Donald Trump and the Danger of Scapegoating
Recently a friend explained why she planned to register to vote for the first time in order to place her ballot for Donald Trump: “He’s good for the Jews.”
No, he isn’t.
Almost all American Jews know the story of how their family came to America.
For many — usually the descendants of Eastern European Jews — their arrival was in the late 1800s or in the early 1940s. This is no coincidence. During the pogroms of the 19th century and immediately before the Holocaust, European Jews fled en masse. Those lucky enough to gain entry to America were also blessed with freedom of religion: a true luxury for those used to wandering from expulsion to expulsion.
One of these families was that of Jared Kushner, husband of Ivanka Trump, who is the daughter of “The Donald” (she went through an Orthodox Jewish conversion). Kushner’s grandfather is the child of Holocaust survivors. Donald Trump’s own mother was born in Scotland and immigrated after meeting Trump’s father on a trip to the United States in her teens.
Considering all this, Trump’s anti-immigration rhetoric is even more disturbing and incomprehensible. If the United States had had his immigration policies in place in the 1800s and in the 1940s, his Jewish grandchildren wouldn’t be here — maybe he himself wouldn’t even be here. Trump’s round-them-up-and-deport-them mindset, along with his aspersions cast on Mexican immigrants, is disturbingly similar to the slurs historically hurled at Jews and other newcomers. Jews were labeled con artists and thieves; Mexicans are, according to Trump, “rapists” and violent criminals. More than most, Jews should be sensitive to blanket denunciations of entire ethnic minorities by those auditioning to rule the world’s lone superpower.
But it’s not just about sympathy; it’s about self-interest, too.
My Trump-supporting friend, for example, sees in her candidate’s hard line on immigration not racism or nativism, but a genuine attempt to reduce crime and prevent wage suppression. She’s not alone; in an infographic produced by the GOP-affiliated polling company Echelon Insights on why Trump’s supporters chose him, immigration was the only issue visible among the personality-centered comments like “not a politician,” “honest” and “straight talk.”
In a column for the right-of-center online magazine The Federalist, Ben Domenech asked, “Are Republicans for Freedom or White Identity Politics?” He explains:
“Essentially, a sizable portion of the country is saying, ‘We want to stop illegal immigration,’ and both parties are telling them, in essence, ‘You’re not allowed to want that.’ Left to fester long enough, this frustration has moved beyond the point of an ordinary, partisan political controversy….”
Since Trump’s running essentially as an un-politician, it isn’t clear what he would actually do as president. But a hard line on immigration, especially along the lines of Trump’s racist rhetoric, isn’t good for the Jews, or for America for that matter. And the reason isn’t solely that a Trump victory would mean restrictive immigration policies — including his promised Great Wall of Mexico. It’s that a Trump victory shows the political advantage of singling out an ethnic group for mass guilt-by-association when a wealthy nation suddenly starts to run out of money — or jobs.
Historically, Jews should be, more than any other group, sensitive to attempts by candidates to pin every negative phenomenon in a nation on one particular ethnic minority.
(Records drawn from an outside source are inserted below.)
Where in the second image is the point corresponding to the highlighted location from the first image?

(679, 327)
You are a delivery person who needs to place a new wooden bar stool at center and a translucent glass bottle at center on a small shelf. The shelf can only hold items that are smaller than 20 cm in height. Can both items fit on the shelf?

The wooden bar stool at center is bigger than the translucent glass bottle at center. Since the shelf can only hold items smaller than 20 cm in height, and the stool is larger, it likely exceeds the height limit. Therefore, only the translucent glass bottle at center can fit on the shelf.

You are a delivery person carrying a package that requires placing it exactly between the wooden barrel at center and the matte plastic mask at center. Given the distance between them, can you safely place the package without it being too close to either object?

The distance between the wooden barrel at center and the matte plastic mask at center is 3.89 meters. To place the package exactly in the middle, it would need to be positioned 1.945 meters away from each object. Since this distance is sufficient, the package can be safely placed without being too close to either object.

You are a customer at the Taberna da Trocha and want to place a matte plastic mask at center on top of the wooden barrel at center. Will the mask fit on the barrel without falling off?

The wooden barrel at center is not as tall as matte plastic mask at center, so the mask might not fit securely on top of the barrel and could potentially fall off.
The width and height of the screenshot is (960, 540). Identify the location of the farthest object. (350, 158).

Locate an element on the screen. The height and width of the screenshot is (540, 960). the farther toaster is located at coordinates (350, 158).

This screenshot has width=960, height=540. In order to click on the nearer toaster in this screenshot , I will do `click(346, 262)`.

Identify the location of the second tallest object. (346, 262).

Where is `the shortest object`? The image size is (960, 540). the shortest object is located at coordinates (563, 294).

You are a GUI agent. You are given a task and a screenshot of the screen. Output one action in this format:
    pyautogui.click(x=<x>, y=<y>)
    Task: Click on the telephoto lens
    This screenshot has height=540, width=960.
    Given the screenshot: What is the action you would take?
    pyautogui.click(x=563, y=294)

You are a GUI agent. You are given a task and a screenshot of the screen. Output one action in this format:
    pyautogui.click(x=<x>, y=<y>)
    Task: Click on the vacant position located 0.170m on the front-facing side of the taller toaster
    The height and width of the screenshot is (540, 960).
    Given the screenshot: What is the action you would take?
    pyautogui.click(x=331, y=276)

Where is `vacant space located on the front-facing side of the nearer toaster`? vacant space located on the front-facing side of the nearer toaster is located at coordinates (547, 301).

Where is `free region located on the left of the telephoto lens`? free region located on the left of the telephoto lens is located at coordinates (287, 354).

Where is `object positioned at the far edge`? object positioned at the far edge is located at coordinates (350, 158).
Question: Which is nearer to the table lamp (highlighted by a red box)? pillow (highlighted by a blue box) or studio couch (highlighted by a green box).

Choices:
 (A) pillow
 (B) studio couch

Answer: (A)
The problem of illegal immigration is an issue that can and should be addressed by both parties in the lead-up to the election, but Trump’s rhetoric is setting the foundation for a political world that would be made exponentially worse, not better, with a Trump victory.
This is not strictly a partisan phenomenon. On the left, Bernie Sanders, though supportive of legalizing undocumented workers, has significant qualms about the effects of further immigration on working class salaries. Meanwhile, other Republican contenders have a more nuanced view of immigration. During the first Republican debate on Fox News, Marco Rubio, himself the son of Cuban immigrants, told the audience:
“People are frustrated. This is the most generous country in the world when it comes to immigration. There are a million people a year who legally immigrate to the United States, and people feel like we’re being taken advantage of. We feel like despite our generosity, we’re being taken advantage of.”
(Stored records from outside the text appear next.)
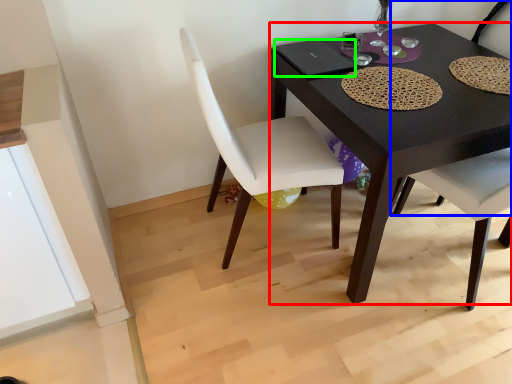
Question: Which object is positioned farthest from desk (highlighted by a red box)? Select from chair (highlighted by a blue box) and laptop (highlighted by a green box).

Choices:
 (A) chair
 (B) laptop

Answer: (A)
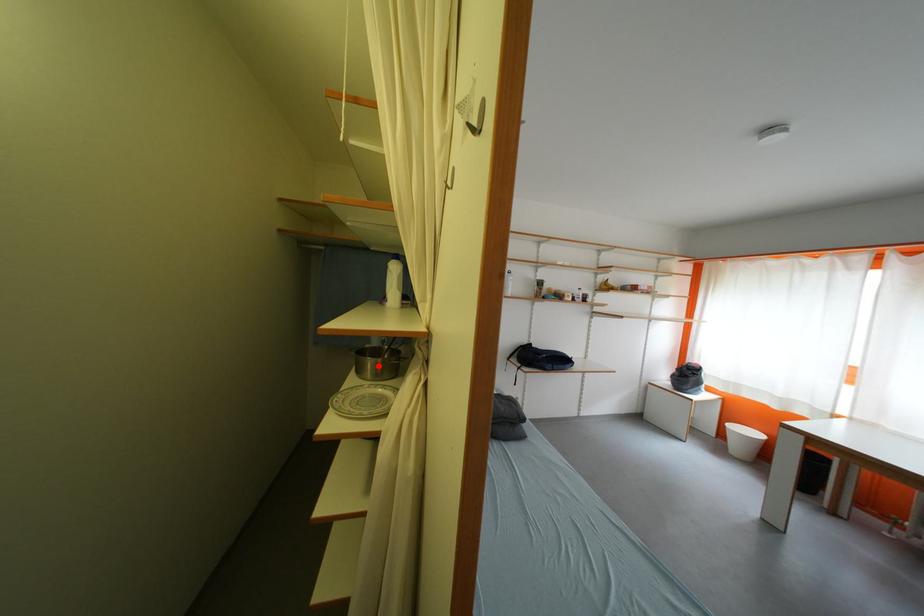
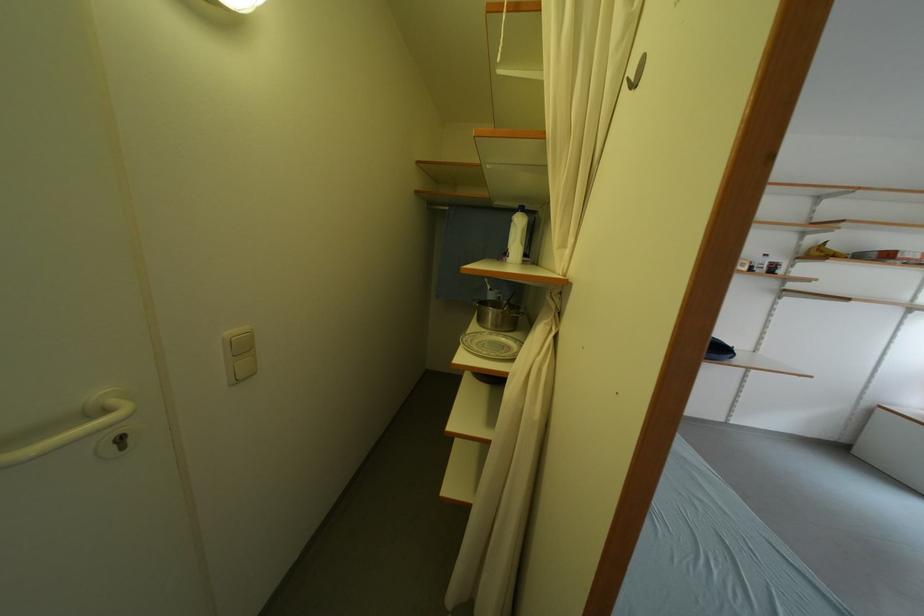
Locate, in the second image, the point that corresponds to the highlighted location in the first image.

(500, 317)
Rubio should know: He risked the wrath of voters by shepherding comprehensive immigration reform through the Senate (only for the bill to die in the House).
It’s clear that Trump has tapped into this frustration. And much of that frustration is understandable, if at times misplaced. But Trump’s opportunistic demagoguery should be resisted. While Jews may be lured in by Trump’s no-nonsense attack on illegal immigration, we shouldn’t be fooled into thinking that the ethnocentrism would stop at the new Mexican Wall. More than any other ethnic group, we understand that placing blame for the state of a nation’s economy does nothing but instill and institutionalize rancor and hatred into a culture.
Bethany Mandel is a stay-at-home mom and writer on politics and culture, usually from a conservative perspective.